» GOAL OF THE EXERCISE
Count the lines in the items below that contain the word "Breezia". Reply with the number alone.

ENTRIES SUPPLIED START

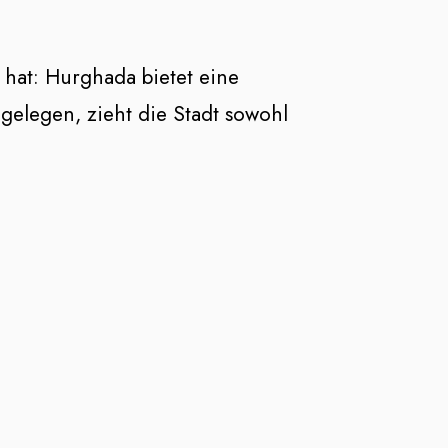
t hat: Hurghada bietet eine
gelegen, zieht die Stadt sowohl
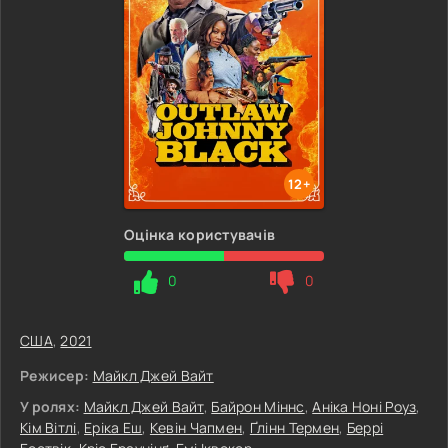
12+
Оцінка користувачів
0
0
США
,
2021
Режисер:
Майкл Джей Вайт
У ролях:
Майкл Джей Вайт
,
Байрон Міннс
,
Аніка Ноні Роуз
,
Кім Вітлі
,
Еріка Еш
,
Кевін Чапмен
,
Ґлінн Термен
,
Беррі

ENTRIES SUPPLIED END
ENTRIES SUPPLIED START

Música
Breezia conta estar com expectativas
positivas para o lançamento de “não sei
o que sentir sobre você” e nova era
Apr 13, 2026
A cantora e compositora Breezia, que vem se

ENTRIES SUPPLIED END

» EXPECTED ANSWER
2